During her next cruise when the UB-65 surfaced near Portland (port at the north-west of the USA), the ghost with the arms folded appeared at the rostrum once again. The sailor on duty fainted from fear, but his strange apparition was put down to hallucination – not everybody can endure such a lengthy stay in the small cramped compartment under water. On the next day, however, this news was confirmed by the petty officer, who was near when the sailor saw the ghost and kept silence out of fear of incurring the anger of the captain who refused to tolerate any talk of ghosts, threatening the crew with severe penalties if the ghost was even mentioned on board. Maybe, that is why it was the captain with whom a terrible accident happened: when the submarine returned to base, the captain was found on shore with his head cut off.

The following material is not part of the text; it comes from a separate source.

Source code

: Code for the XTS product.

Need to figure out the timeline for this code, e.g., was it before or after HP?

During one of the subsequent cruises, the UB-65 chief torpedo gunner Eberhardt saw the ghost of the second officer at the ship rostrum once again and soon committed a suicide for no apparent reason.

After having been sailing for several months, in July 1918, the UB-65 reached the shores of Ireland. She surfaced in order to replenish the air supply…

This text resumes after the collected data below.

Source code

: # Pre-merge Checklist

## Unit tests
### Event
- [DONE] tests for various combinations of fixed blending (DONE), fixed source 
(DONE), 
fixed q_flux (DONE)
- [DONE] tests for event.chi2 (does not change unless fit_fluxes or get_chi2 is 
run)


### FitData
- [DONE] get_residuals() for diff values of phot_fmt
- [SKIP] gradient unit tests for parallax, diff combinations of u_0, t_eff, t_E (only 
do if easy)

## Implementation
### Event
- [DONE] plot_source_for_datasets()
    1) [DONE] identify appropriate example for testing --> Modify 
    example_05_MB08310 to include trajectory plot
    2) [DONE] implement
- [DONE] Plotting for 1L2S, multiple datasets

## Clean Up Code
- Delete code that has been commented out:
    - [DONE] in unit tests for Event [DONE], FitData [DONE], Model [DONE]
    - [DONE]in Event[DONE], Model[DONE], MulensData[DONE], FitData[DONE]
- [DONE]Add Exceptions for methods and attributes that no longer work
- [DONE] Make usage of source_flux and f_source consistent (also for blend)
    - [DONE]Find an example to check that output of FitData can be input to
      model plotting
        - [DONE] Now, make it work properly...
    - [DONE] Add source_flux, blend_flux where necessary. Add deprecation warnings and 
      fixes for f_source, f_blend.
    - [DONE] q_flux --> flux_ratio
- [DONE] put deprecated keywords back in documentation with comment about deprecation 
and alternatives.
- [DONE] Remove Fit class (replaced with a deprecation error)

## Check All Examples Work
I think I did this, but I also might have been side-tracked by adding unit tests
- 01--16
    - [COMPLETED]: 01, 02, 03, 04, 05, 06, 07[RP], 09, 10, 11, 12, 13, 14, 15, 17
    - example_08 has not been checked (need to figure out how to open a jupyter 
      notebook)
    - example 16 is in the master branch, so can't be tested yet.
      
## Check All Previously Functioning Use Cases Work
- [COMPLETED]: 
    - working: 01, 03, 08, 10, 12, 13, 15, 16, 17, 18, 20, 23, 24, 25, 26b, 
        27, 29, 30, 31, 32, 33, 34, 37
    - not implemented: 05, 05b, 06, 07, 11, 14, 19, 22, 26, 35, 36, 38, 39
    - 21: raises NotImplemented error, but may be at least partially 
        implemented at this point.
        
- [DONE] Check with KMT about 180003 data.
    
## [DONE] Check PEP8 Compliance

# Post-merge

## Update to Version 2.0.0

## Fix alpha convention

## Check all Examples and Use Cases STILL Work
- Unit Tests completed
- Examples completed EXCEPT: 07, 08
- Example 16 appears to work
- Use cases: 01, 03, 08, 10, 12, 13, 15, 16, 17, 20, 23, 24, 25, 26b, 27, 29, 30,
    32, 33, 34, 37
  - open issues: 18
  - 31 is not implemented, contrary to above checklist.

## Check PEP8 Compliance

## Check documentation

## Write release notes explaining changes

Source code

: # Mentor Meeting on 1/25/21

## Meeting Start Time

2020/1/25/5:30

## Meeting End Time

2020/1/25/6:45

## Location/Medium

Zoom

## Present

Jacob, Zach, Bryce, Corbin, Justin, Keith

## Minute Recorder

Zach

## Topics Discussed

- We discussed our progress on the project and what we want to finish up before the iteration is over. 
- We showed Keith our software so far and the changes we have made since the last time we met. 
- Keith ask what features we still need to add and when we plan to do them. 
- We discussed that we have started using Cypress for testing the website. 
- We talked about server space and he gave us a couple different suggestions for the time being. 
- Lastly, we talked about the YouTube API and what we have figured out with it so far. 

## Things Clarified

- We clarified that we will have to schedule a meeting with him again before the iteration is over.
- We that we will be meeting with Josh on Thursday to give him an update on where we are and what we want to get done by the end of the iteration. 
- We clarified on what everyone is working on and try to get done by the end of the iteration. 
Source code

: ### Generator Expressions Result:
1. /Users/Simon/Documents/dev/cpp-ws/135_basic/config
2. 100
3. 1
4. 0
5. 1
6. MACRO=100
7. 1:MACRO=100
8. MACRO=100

And it was there that the seamen of the Reich were in for a surprise – they spotted an American submarine L-2 within the field of clear vision.

The German submariners began preparations for an attack and, all of a sudden, an explosion set off on the UB-65 board. Later the captain of the American submarine wrote in his report that when the enemy submarine began to sink he saw on her rostrum the phantom of a frozen person with his arms folded. That day all 34 members of the UB-65 crew died.

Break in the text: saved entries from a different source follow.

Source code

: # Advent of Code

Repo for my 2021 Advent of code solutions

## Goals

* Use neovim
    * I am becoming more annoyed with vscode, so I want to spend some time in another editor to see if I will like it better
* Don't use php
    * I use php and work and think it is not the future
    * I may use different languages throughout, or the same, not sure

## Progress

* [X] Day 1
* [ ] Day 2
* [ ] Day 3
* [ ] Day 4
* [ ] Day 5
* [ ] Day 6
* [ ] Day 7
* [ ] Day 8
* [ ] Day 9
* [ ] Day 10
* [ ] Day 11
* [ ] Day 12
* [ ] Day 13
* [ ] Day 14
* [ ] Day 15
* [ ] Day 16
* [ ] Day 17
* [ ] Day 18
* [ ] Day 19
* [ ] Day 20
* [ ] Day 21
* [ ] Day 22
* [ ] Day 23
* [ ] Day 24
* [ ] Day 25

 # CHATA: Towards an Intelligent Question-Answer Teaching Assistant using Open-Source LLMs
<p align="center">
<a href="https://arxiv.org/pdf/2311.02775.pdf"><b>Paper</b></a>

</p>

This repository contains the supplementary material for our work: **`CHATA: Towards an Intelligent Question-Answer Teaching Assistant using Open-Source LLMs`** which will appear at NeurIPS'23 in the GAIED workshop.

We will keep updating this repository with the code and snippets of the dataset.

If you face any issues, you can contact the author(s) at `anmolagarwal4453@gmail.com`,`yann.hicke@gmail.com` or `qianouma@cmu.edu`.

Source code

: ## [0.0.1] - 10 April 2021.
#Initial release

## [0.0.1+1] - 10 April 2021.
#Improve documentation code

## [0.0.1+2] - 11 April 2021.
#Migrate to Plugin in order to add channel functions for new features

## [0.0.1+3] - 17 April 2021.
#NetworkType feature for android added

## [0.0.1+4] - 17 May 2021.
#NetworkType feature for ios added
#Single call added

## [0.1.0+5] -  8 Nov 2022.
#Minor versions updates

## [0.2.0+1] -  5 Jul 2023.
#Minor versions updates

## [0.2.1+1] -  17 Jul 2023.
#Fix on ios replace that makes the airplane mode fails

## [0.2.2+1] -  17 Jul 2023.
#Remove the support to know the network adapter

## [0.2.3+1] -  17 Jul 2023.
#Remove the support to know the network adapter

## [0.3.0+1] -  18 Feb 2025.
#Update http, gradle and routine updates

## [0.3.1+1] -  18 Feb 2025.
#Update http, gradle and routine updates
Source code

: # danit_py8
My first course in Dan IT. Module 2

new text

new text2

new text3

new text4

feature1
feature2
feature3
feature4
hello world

All those stories are but a shred of strange and mysterious events that have been happening at sea. No one can provide any more or less sufficient explanation to what had happened, for example, with the ship Maria Celesta which was found off the Portuguese shores with no one on her board 2 December, 1972. Up until now nothing is known about the origin of the so-called Flying Dutchman. Not to mention those scary bloodcurdling stories told by seamen concerning their numerous encounters with the monsters unknown to science which are hiding at the bottomless ocean abyss? The sea thoroughly keeps its secrets and mysteries wanting no one to discover the truth.